Personal information
- Full name: Donny Grant Zamora
- Date of birth: 12 April 1976 (age 50)
- Place of birth: Limón, Costa Rica
- Height: 1.81 m (5 ft 11 in)
- Position: Goalkeeper

Senior career*
- Years: Team / Apps / (Gls)
- 1998–2001: Limonense
- 2001: FAS
- 2002: Santos de Guápiles / 2 / (0)
- 2002–2006: Pérez Zeledón
- 2006–2009: Cartaginés / 74 / (0)
- 2009–2011: San Carlos / 69 / (0)
- 2011–2017: Saprissa / 61 / (0)

International career
- 2005–2011: Costa Rica / 8 / (0)

= Donny Grant =

Costa Rican footballer (born 1976)

Donny Grant Zamora (born 12 April 1976) is a Costa Rican former professional footballer who played as a goalkeeper.

==Club career==
Grant started his career in 1998 at Limonense and moved abroad to join Salvadoran side FAS in summer 2001. He left them for Santos de Guápiles in February 2002 only to join Pérez Zeledón after half a season.

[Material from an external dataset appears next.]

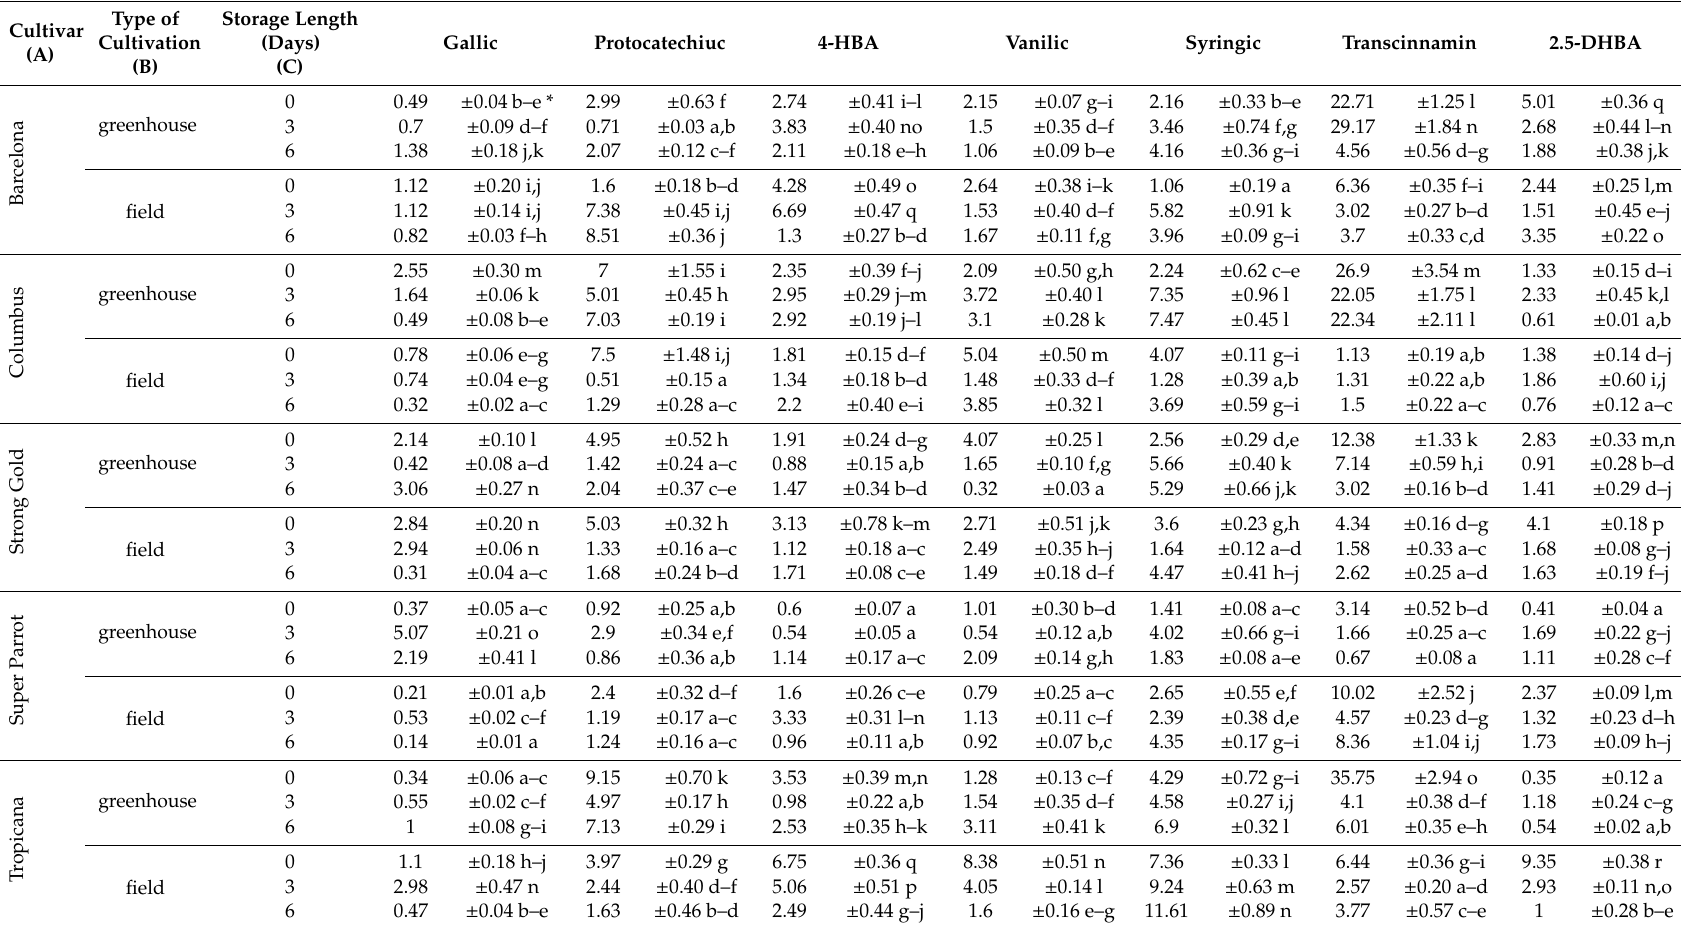
Table 2. Profiling of phenolic acids of tulip flowers [ µ g g − 1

He later played for Cartaginés and San Carlos, where he forced his way out in summer 2011 to sign for Saprissa.

==International career==
He made his debut for Costa Rica in a February 2005 UNCAF Nations Cup match against Panama and earned a total of 8 caps, scoring no goals. He represented his country at the 2005 and 2011 UNCAF Nations Cups. He was a non-playing squad member at both the 2005 and 2011 CONCACAF Gold Cup.

His final international was a December 2011 friendly match against Cuba.